◆ Exercise:
Print the lines below exactly, beginning with the one that contains "Essays for people who make the" and stopping after the last line.

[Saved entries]

★ ★ ★ ★ ★

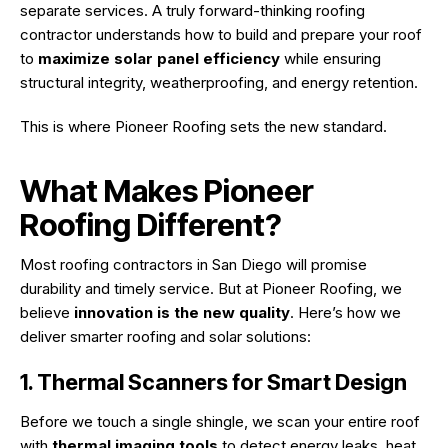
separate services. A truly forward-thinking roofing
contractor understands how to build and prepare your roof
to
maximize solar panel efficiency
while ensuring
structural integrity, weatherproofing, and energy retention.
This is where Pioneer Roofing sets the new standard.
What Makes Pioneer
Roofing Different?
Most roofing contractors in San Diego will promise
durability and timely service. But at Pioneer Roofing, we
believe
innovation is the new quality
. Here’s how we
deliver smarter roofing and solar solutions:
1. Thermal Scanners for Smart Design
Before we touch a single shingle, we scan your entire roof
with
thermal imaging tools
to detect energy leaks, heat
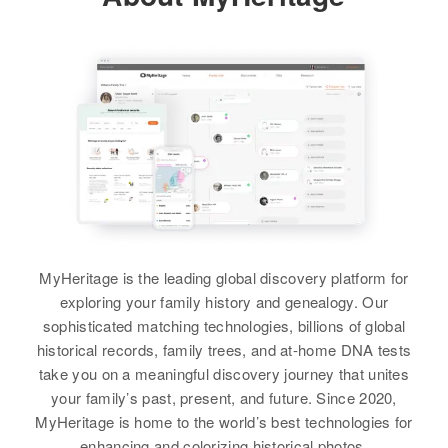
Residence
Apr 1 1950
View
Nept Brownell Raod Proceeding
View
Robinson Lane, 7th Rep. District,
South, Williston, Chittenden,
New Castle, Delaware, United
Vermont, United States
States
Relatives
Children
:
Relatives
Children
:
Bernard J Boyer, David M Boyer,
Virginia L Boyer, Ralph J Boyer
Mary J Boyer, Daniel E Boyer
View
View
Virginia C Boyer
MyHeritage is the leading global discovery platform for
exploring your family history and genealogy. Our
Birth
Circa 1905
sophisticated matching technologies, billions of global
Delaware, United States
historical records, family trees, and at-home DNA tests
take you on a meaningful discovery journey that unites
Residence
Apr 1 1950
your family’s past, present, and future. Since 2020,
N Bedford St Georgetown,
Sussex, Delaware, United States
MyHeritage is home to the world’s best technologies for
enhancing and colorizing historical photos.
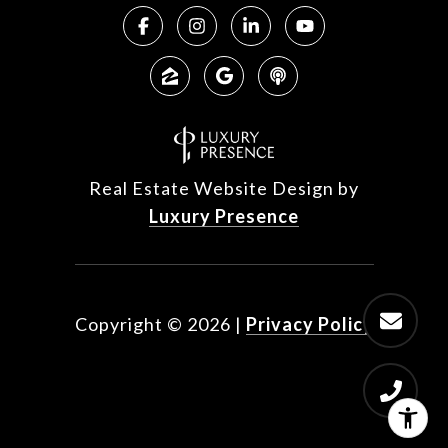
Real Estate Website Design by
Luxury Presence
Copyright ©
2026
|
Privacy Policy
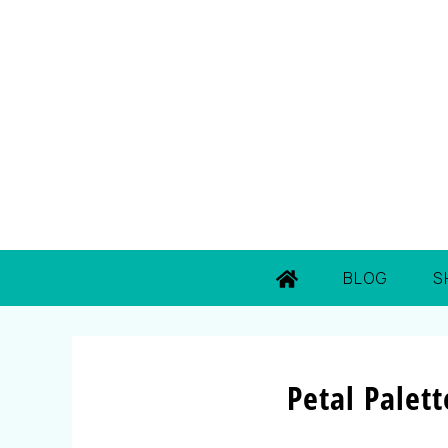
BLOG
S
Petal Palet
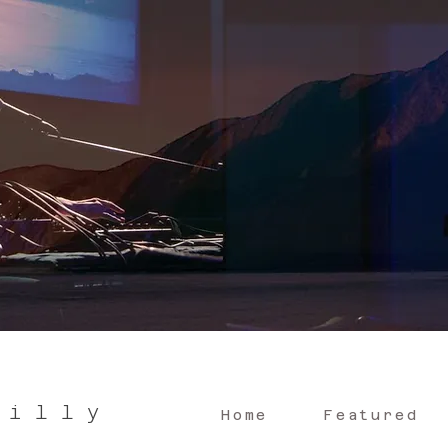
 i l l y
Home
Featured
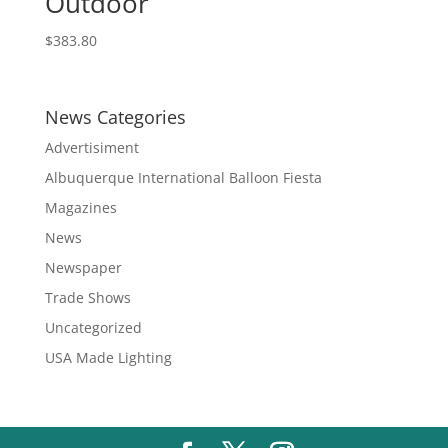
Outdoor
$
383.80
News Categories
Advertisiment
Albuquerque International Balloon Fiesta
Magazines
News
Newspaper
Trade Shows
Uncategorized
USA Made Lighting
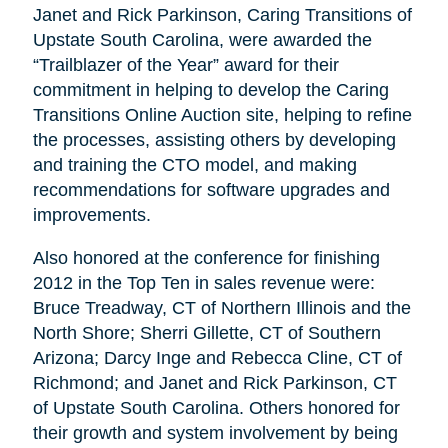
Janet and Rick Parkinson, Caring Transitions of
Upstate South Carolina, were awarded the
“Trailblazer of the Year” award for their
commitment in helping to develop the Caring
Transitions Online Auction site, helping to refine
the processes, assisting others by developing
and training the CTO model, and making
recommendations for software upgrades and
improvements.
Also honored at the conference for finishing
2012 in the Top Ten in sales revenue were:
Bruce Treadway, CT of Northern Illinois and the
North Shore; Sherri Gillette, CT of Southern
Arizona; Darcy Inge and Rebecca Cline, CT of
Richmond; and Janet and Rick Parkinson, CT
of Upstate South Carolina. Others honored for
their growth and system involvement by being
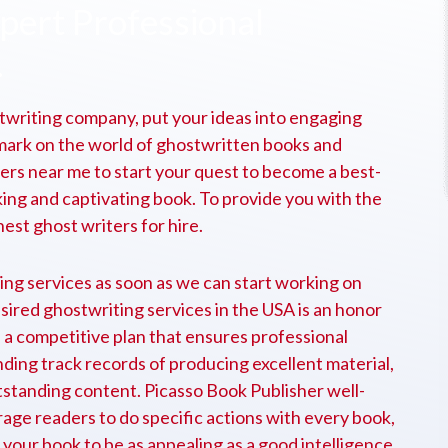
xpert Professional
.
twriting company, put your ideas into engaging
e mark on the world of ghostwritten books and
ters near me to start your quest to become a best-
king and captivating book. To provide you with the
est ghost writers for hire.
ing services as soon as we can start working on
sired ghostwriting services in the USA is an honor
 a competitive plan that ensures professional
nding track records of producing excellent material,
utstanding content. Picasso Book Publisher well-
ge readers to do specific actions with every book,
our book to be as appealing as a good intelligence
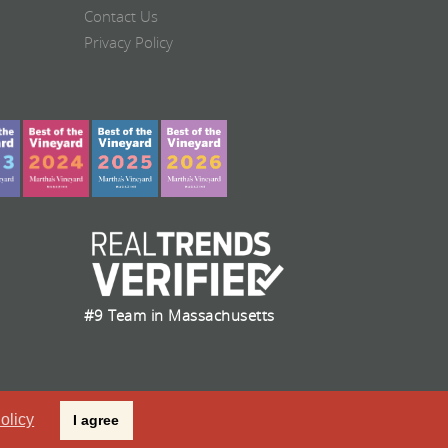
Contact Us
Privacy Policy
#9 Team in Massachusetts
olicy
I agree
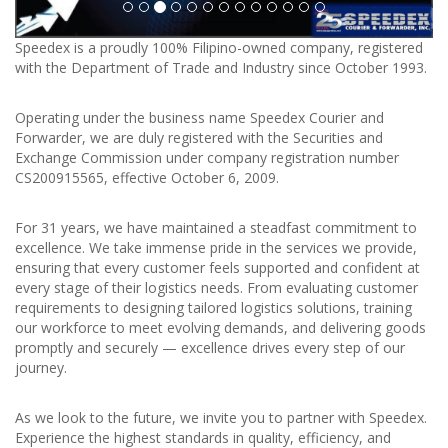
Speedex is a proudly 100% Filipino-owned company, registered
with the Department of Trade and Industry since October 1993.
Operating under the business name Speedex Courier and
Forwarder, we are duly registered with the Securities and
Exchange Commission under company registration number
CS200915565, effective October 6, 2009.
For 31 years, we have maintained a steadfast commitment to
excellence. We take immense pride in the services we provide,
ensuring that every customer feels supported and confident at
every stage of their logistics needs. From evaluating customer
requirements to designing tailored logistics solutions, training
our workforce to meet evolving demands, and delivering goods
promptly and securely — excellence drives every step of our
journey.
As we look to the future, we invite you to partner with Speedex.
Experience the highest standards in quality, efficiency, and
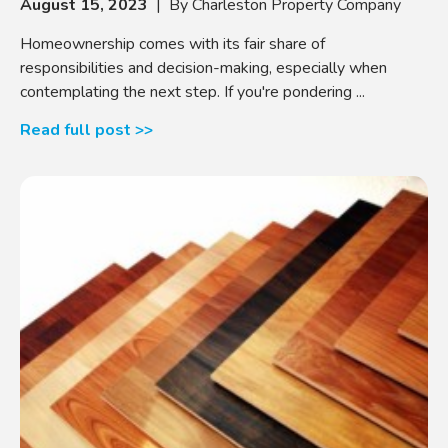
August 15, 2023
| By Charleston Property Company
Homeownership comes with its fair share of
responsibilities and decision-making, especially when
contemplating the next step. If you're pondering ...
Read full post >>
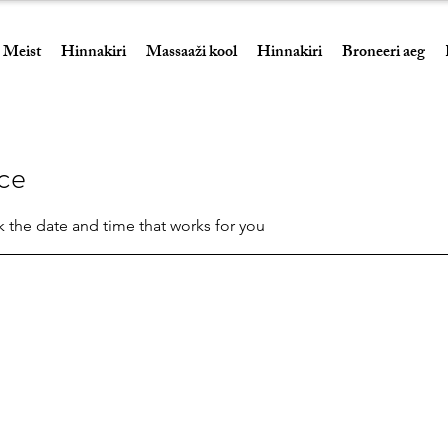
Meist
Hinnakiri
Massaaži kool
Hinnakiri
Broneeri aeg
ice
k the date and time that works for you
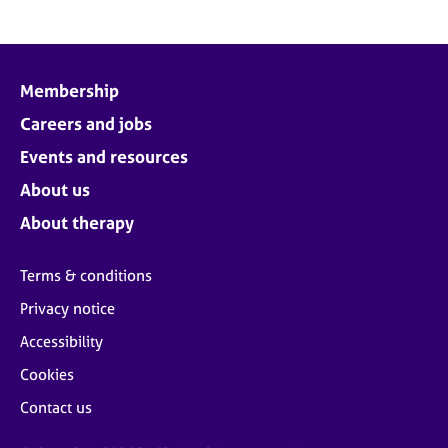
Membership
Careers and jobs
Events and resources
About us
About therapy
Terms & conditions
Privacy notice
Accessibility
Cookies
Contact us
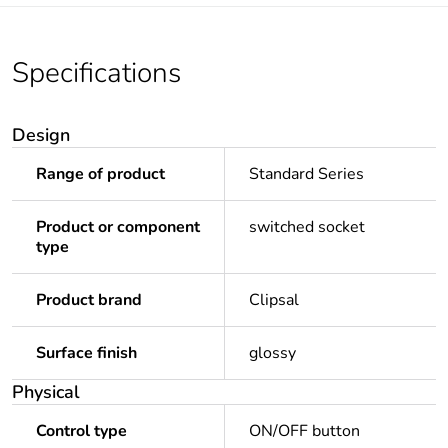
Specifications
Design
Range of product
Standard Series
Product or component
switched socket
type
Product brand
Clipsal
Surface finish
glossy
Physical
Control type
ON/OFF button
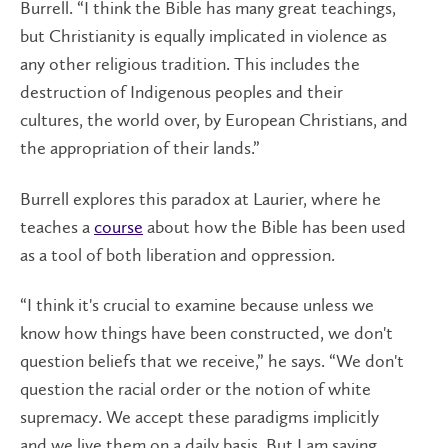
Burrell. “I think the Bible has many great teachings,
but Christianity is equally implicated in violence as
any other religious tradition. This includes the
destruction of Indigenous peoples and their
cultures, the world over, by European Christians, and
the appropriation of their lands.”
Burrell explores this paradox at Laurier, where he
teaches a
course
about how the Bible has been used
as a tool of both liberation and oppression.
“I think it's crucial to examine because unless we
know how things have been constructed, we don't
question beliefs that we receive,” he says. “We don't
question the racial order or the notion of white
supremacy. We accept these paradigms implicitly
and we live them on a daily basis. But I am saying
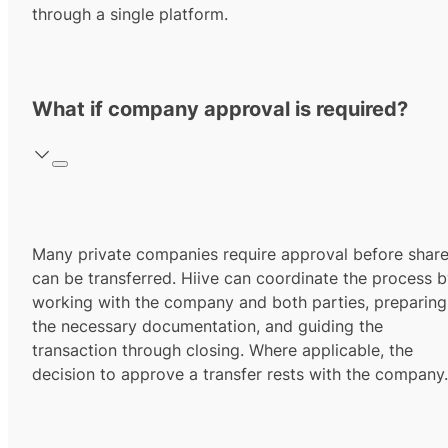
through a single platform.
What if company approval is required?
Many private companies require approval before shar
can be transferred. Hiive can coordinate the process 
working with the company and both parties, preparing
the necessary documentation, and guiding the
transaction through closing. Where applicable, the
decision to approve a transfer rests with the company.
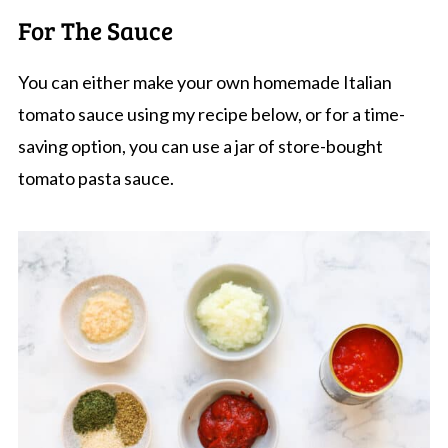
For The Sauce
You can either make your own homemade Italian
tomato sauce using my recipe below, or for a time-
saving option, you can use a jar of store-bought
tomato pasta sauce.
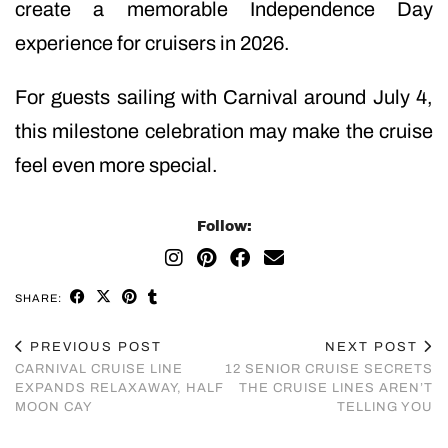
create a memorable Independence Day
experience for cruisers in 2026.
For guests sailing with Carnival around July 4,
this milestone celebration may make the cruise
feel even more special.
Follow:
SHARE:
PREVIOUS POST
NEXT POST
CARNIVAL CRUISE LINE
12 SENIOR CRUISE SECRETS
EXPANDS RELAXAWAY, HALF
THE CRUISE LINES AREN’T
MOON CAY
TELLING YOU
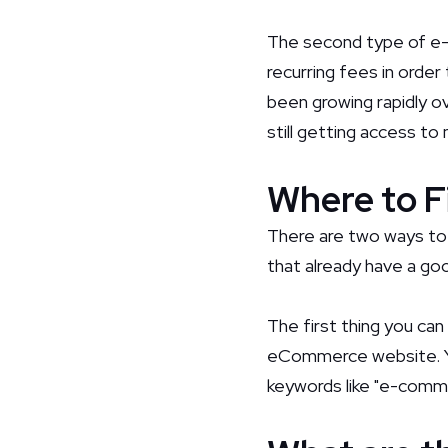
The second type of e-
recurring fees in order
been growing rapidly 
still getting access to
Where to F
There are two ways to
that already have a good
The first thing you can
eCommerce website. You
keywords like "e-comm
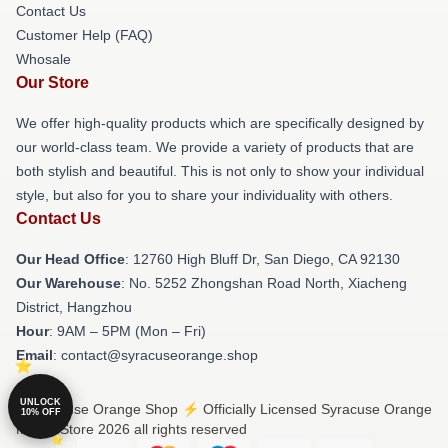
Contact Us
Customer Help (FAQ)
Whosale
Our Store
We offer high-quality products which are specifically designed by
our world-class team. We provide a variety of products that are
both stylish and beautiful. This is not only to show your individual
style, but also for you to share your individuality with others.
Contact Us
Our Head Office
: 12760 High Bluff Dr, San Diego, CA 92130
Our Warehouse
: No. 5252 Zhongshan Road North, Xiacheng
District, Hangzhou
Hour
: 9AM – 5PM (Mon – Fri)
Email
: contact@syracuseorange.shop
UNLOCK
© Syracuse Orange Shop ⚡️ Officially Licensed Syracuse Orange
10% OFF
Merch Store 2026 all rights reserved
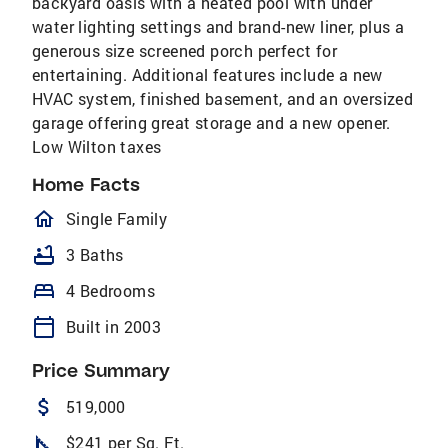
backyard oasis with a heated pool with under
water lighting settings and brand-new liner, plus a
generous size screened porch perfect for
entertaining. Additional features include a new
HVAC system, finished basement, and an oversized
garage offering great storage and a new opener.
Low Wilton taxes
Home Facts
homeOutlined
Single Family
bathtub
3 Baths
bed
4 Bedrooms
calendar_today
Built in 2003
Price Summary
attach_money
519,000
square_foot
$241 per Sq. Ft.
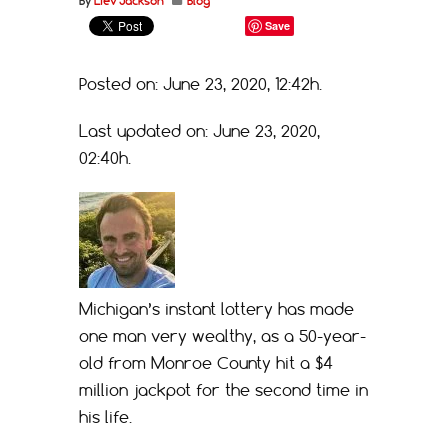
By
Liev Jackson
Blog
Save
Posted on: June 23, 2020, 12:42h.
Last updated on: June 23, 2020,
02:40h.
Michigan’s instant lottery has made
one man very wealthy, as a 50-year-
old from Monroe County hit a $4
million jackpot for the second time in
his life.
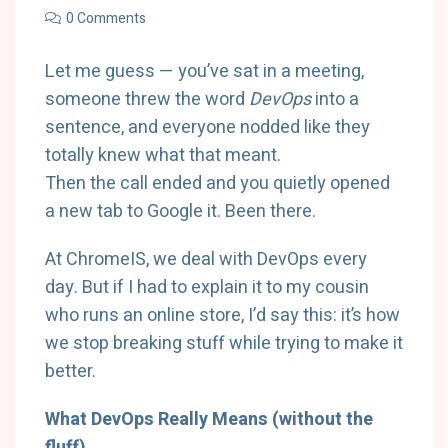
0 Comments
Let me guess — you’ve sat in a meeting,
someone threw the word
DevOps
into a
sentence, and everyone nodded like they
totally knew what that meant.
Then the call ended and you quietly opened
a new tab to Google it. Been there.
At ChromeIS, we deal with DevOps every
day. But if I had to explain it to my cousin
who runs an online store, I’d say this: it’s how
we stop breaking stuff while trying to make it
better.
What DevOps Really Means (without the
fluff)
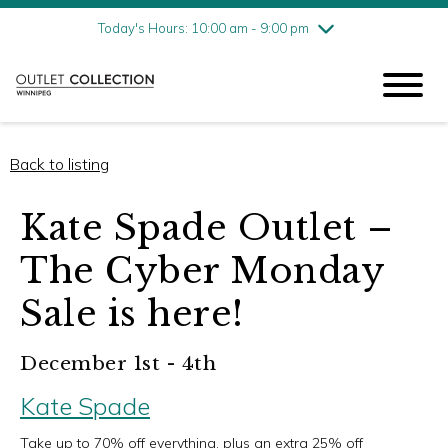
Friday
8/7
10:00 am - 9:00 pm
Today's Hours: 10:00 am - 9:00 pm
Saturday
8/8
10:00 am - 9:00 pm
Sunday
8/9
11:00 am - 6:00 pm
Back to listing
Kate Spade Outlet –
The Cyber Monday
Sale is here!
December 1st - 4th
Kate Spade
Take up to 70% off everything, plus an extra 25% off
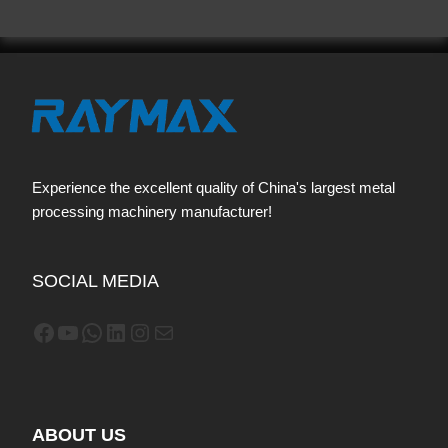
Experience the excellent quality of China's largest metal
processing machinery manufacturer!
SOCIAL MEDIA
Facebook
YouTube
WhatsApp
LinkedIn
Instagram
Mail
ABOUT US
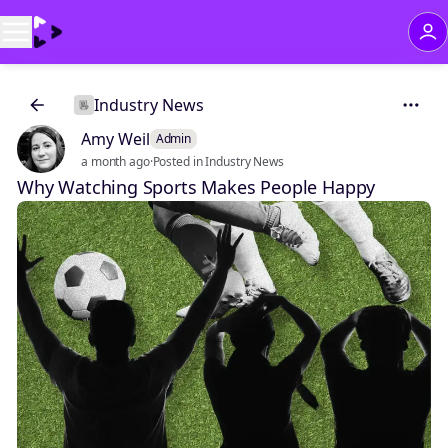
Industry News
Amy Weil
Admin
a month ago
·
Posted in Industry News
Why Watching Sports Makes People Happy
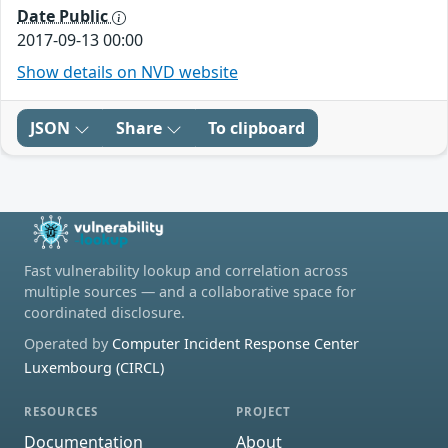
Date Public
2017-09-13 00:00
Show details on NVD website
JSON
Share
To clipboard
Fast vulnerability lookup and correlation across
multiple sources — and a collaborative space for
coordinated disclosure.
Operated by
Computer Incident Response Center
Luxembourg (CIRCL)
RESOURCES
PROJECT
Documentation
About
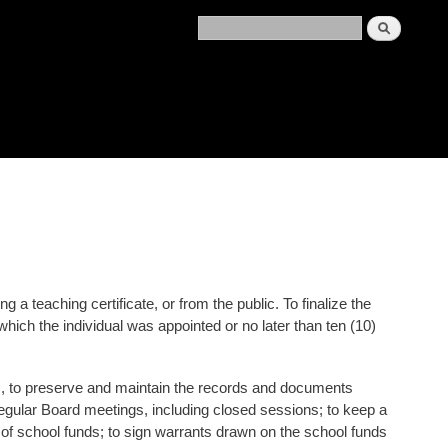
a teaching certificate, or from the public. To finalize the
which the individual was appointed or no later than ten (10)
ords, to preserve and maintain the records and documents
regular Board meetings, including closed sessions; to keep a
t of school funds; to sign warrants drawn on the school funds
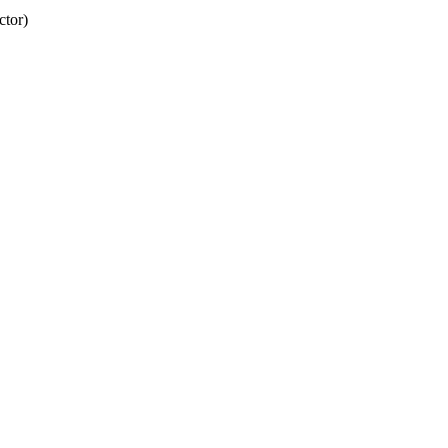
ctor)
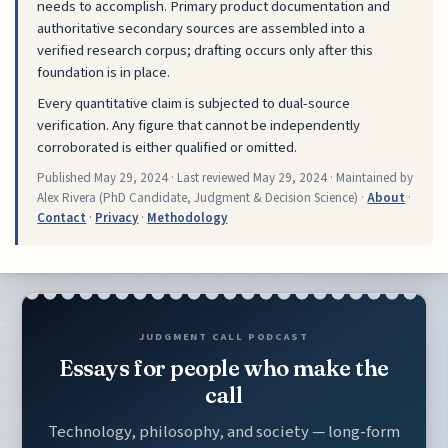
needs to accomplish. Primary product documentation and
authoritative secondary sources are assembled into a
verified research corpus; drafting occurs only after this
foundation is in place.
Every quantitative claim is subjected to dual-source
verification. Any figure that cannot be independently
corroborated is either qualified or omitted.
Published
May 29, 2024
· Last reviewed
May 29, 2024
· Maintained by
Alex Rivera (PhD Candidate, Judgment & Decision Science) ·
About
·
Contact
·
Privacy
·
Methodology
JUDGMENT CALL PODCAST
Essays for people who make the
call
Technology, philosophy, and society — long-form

★ ★ ★ ★ ★

◆ Expected answer:
Essays for people who make the
call
Technology, philosophy, and society — long-form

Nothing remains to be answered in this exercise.